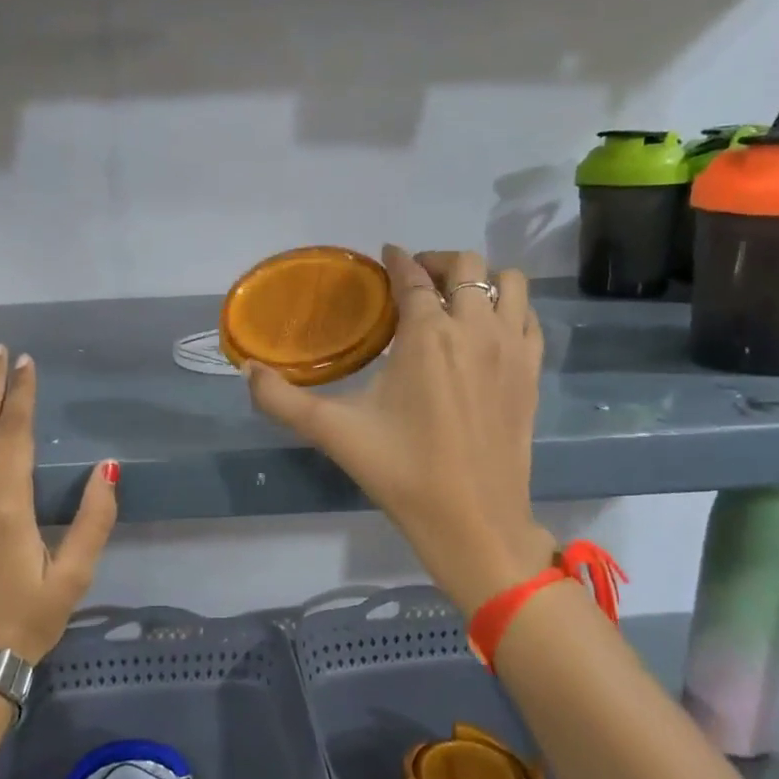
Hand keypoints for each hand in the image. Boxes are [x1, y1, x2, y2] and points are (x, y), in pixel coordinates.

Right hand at [246, 245, 554, 613]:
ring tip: (457, 298)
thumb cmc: (402, 471)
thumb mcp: (333, 433)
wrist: (472, 521)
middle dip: (439, 262)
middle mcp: (474, 328)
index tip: (386, 257)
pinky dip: (511, 309)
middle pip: (467, 265)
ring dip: (482, 279)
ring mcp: (511, 349)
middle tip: (416, 280)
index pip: (413, 277)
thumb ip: (282, 399)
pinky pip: (530, 317)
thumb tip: (247, 370)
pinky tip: (489, 330)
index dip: (397, 260)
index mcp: (427, 335)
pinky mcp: (532, 372)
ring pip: (510, 282)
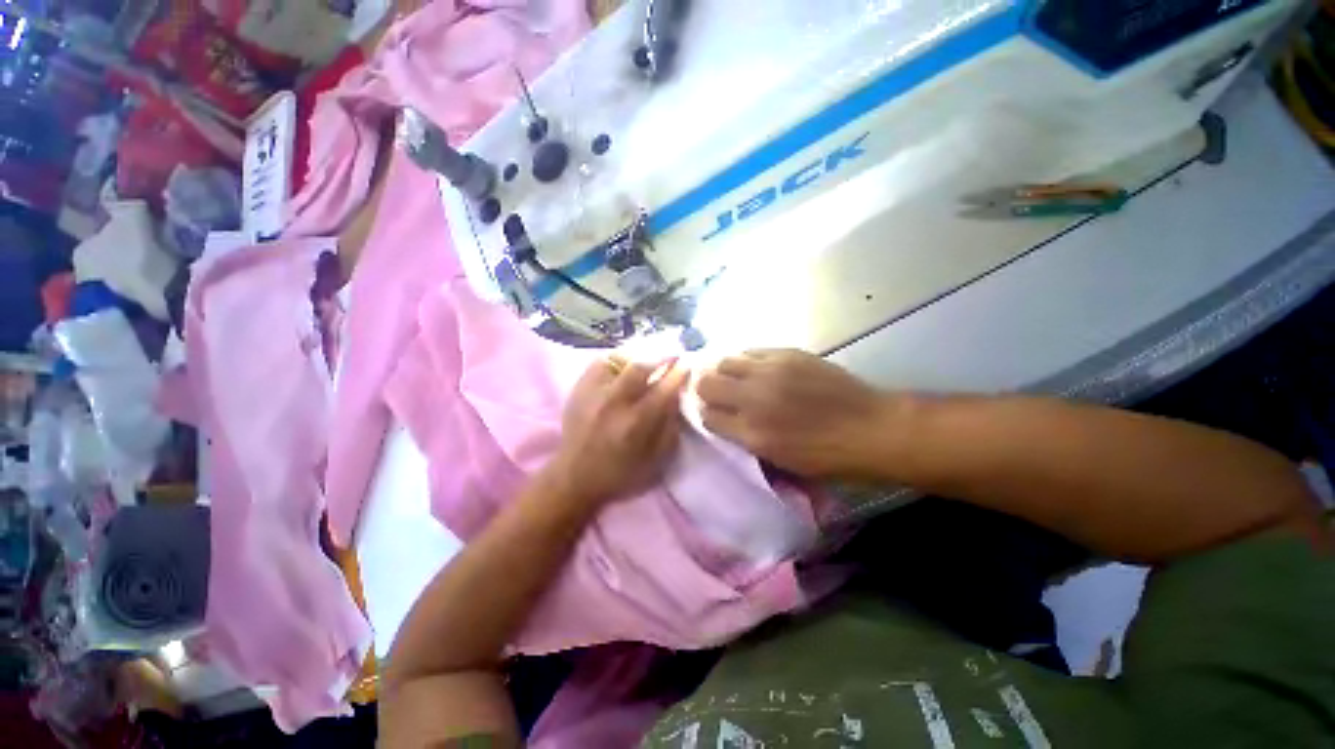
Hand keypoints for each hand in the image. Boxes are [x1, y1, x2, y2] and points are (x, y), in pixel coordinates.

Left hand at [547, 357, 689, 506]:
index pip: (663, 389)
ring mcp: (593, 392)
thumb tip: (677, 396)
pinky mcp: (579, 387)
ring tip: (651, 355)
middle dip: (661, 355)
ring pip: (620, 359)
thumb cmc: (620, 473)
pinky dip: (618, 358)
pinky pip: (602, 361)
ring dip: (640, 354)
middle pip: (640, 366)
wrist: (574, 476)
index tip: (688, 364)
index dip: (679, 373)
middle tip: (673, 352)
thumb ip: (669, 428)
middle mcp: (613, 403)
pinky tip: (626, 363)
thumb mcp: (655, 461)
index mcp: (634, 424)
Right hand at [697, 350, 895, 479]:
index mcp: (752, 434)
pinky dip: (747, 361)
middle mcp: (754, 400)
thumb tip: (727, 420)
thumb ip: (747, 439)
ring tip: (737, 378)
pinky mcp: (786, 354)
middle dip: (706, 390)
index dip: (707, 414)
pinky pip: (751, 351)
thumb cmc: (827, 455)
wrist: (871, 428)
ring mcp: (769, 372)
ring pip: (724, 362)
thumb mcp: (781, 461)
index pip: (707, 416)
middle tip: (719, 393)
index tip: (714, 412)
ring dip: (725, 371)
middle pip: (706, 384)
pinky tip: (757, 368)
☆ ☆ ☆ ☆ ☆
- _Problem to solve_
Pull every line holding "ring" out of the records.

- _Response box_
ring tip: (457, 298)
ring dip: (482, 279)
ring mcp: (511, 349)
ring pip: (510, 282)
ring mcp: (593, 392)
ring tip: (651, 355)
ring pip: (620, 359)
ring dip: (640, 354)
ring tip: (737, 378)
ring mcp: (769, 372)
ring pip: (724, 362)
ring dip: (725, 371)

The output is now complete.